«Мерцающая эстетика» — термин, который я ввожу и оборот для литературного исследования и самоисследования. Это конструктивный принцип преодоления распространенного в новейшей словесности представления о ней самой как сумме формальных ходов (в результате чего суггестивная литература разоблачается как сокрытие ее глобальной условности). С другой стороны, «мерцающая эстетика» отрицает претензии традиционной эстетики XIX века на право жизнеподобного отражения реального мира. Эти претензии тем более иллюзорны, что представления о реальности часто сводятся к самым поверхностным, в частности, социально окрашенным понятиям о ней (не допускающим ни метафизического уровня тайны, ни демонического уровня хаоса).
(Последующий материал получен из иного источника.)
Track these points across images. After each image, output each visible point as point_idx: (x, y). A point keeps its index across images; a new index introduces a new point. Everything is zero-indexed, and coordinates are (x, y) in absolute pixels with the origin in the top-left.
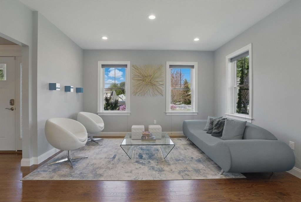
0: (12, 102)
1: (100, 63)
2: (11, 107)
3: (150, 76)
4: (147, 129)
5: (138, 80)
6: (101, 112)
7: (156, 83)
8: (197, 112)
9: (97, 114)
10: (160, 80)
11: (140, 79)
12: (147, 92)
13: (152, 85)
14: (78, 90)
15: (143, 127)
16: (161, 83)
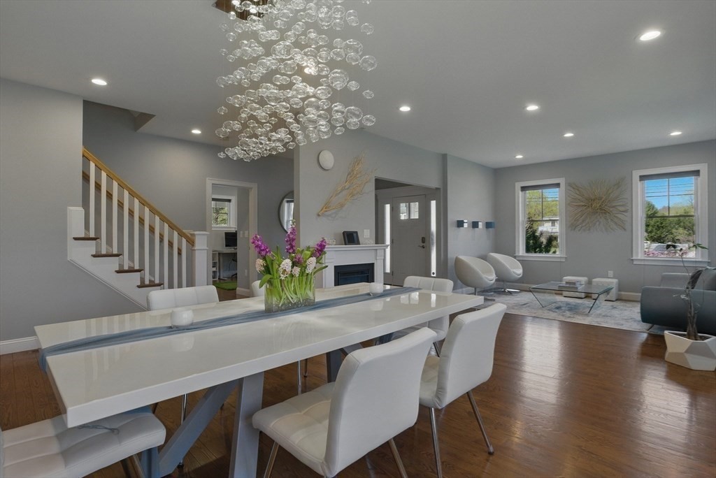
0: (423, 240)
1: (518, 185)
2: (422, 244)
3: (600, 198)
4: (590, 283)
5: (579, 206)
6: (521, 254)
7: (611, 209)
8: (707, 260)
9: (515, 257)
10: (621, 204)
11: (583, 204)
12: (595, 224)
13: (605, 212)
14: (488, 225)
15: (584, 279)
16: (622, 209)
По сути дела, «мерцающая эстетика» не что иное, как форма выживания литературы в современном культурном контексте. Изношенность литературных приемов, индивидуальных стилей, словесных конструкций ставит под сомнение любые попытки спонтанного сочинительства. Идея «мерцающей эстетики» спасительно подложна в такой же степени, в какой подложен большой желтый шар, который заменяет утятам их убитую на болоте мать. Они плавают вокруг него в счастливом неведении своего сиротства. Надувная мачеха дает им ощущение «психической» стабильности, но остается шаром, то есть сознательным обманом.
Смысл метафоры заключается в том, что читатель ждет от литературы суггестивного эффекта, который заложен в ее природе и является возбудителем читательской рецепции. Вместе с тем этот эффект разоблачен, то есть фактически убит, по причине обнажения литературных приемов в системе, например, авангардистской эстетики. «Мерцающая эстетика» как антиавангардистская и антитрадиционная доктрина выдает шар за утку и утку за шар, точно зная, что шар не утка. Живой утки больше не будет, но шар-симулякр в меру своих имитационных возможностей обеспечивает жизнедеятельность литературы. Ревнители реалистических формообразований могут быть опечалены подобной махинацией, однако от их сожалений мало толку. Они судят со стороны и не видят главного.
Писатель новейшего времени ищет продолжения литературы в сочетании ясного осмысления ее игровой основы и эмоционального воздействия на читателя. В этом отношении «игра в трагедию» и «трагедия игры» у Бориса Виана приобретают актуальное значение.
Игровой момент в «Пене дней» обусловлен не только стилистическими, но и словесными играми. Обилие каламбуров, неологизмов, буквальное толкование идиоматических выражений придают роману «несерьезный» характер. То же самое можно сказать об игровом, фантастическом вещном мире «Пены дней», который теснее связан с человеческими эмоциями, нежели в традиционной прозе. Когда Хлоя заболевает, квартира, в которой живут молодожены, начинает уменьшаться, скукоживаться. Говорящая мышка — элемент поэтики мультфильма, — не выдержав страданий Колена, кончает самоубийством.
Такой нежности мира противостоит жестокость человеческого поведения, причем жестоки бывают не только полицейские, но и сами герои. Правда, здесь как раз лучше всего видно расщепление «игры в трагедию» на игру и трагедию.
Узнав об обмороке Хлои, Колен убивает ленивого служителя катка, который не торопится открыть ему кабинку:
«Тогда он, озверев, с размаху нанес ему удар коньком в подбородок, и голова служителя, оторвавшись, угодила прямо в воздухозаборное отверстие вентиляционной системы, обслуживающей холодильную установку».
Эти подробности относительно места, куда залетела оторванная голова, смешат французского читателя, но оставляют в недоумении русского, которому видится не забавный баскетбол, а кровь и ужас насилия.
Здесь обнаруживается разница, кстати сказать, совершенно не исследованная в литературоведении, между пределом юмористического в русской и французской литературных традициях. Русский роман абсолютно не выносит унижения, а тем более уничтожения человеческого тела и личности. Превращение человеческого лица в предмет насмешки считается нарушением гуманистического кодекса и морально осуждается. Только в четко маркированном сатирическом направлении допускается «редукция» человека с назидательной целью, его превращение в «мертвую душу», по отношению к которой все позволено. Человек в русском романе не должен быть объектом, в этом моральный пафос всей литературы о «маленьком человеке». Во французской литературе человек гораздо легче уподобляется манекену. Его можно шутя убить, как три мушкетера шутя расправляются со своими противниками. В русской традиции убийство никогда не принимает шуточного характера. [19] За исключением фольклора (см. эссе «Морфологии русского народного секса», стр.251).
Оторванная голова конферансье в «Мастере и Маргарите» скорее отрезвляет развеселившегося читателя, чем поощряет его смех.